1996'dan beri üzerinde çalışılan anlaşmanın taslağı üzerinde, 4-5 Aralık 2017'de Moskova'da toplanan Hazar Ülkeleri Dışişleri Bakanları Zirvesi'nde mutabakat sağlanmıştı.
Daha önce Rusya Dışişleri Bakanı Sergey Lavrov, anlaşmanın kabul edilmesinin büyük bir atılım olacağını, 'Hazar Beşlisinin işbirliğinde daha üst seviyeye çıkılmasına imkan sağlayan güvenli hukuki temele' sahip olacağını belirtmişti.
Uzmanlar, Hazar ülkeleri liderlerinin imzaladığı belgeyi Hazar Denizi ‘Anayasası' olarak niteliyor.
YÜZEY KISMI ORTAK KULLANILACAK, DİP KISIM VE MADEN REZERVLERİ KOMŞU DEVLETLER ARASINDA PAYLAŞILACAK
Anlaşmaya göre Hazar Denizi'nin yüzey kısmı taraflarca ortak bir şekilde kullanılacak, dip kısmı ve maden rezervleriyse komşu devletlerin arasında, uluslararası hukuk temelinde anlaşılarak paylaşılacak.
Denizcilik, balıkçılık, bilimsel araştırmalar ve ana boru hatlarının döşenmesi, tarafların üzerinde mutabakata varacağı kurallara göre gerçekleşecek. Kapsamlı deniz projelerinin hayata geçirilmesi durumunda mutlaka ekoloji faktörü dikkate alınacak.
DIŞ ÜLKELER ASKERİ VARLIK GÖSTEREMEYECEK
Sputnik'e konuşan uzmanlar, anlaşmanın öneminin, tarafların üzerinde fikir birliği sağladığı ilkeleri uygulanması zorunlu olan bir belgede pekiştirilmesinden ibaret olduğunu belirtti.
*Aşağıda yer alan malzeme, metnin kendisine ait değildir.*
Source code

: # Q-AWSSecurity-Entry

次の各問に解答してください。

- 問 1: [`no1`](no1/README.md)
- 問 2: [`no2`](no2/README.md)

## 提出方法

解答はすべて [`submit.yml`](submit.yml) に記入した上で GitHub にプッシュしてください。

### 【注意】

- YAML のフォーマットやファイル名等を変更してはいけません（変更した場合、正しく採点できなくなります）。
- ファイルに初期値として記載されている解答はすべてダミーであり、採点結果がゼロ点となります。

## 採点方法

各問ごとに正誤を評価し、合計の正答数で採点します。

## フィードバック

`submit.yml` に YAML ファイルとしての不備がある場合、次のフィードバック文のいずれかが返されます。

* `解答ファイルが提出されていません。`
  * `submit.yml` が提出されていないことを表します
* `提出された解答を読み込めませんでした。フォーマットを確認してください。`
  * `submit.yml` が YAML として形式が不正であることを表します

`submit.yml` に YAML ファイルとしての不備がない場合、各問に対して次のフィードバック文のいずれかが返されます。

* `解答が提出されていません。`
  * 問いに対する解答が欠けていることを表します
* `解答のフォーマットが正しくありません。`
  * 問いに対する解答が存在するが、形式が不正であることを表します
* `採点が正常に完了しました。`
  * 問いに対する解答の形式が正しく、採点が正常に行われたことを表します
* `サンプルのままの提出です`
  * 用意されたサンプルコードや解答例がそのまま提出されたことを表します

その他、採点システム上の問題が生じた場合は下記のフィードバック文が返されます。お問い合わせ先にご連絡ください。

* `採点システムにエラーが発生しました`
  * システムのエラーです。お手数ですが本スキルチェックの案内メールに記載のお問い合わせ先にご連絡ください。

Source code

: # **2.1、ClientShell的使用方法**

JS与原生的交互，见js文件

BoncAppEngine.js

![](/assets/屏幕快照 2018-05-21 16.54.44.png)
Hazar Denizi'nin hukuki statüsünün belirlenmesi, SSCB'nin dağılmasının ardından Rusya, Azerbaycan, Kazakistan ve Türkmenistan'ın kurulmasıyla yeniden gündeme gelmişti, Hazar Denizi artık 5 ülke arasında bölünecekti. Hazar'ın statüsünü belirlemedeki zorluklar özellikle, havzanın farklı uluslararası hukuk kurallarına bağlanan göl ya da deniz olarak kabul edilmesinden kaynaklanıyordu. Bölgenin statüsünün çözüme kavuşturulmamış olması ayrıca, Türkmenistan gazını Azerbaycan üzerinden denizin dibinden Avrupa'ya taşıyabilecek olan Trans Hazar Doğalgaz Boru Hattı'nın yapımını engelleyen unsurlardan biriydi.
Görüşmelerin başlangıcından 22 yıl sonra taraflar fikir birliğine vardı ve Hazar'ın ne göl, ne de deniz olduğunu, aynı anda hem deniz, hem de göl olarak değerlendirilemeyeceğini kararlaştırdı.
BDT (Bağımsız Devletler Topluluğu) Enstitüsü Orta Asya ve Kazakistan bölüm başkanı Andrey Grozin, Sputnik'e verdiği demeçte Hazar ülkelerinin 'bir tür hibrid' oluşturduklarını, deniz bölünmesine benzer modelde kıta sahanlığının, serbest ekonomik bölgenin, balıkçılık bölgesinin bölüştürüldüğünü ve sonuçta 'kesinlikle benzeri olmayan bir belgenin' ortaya çıktığını aktardı.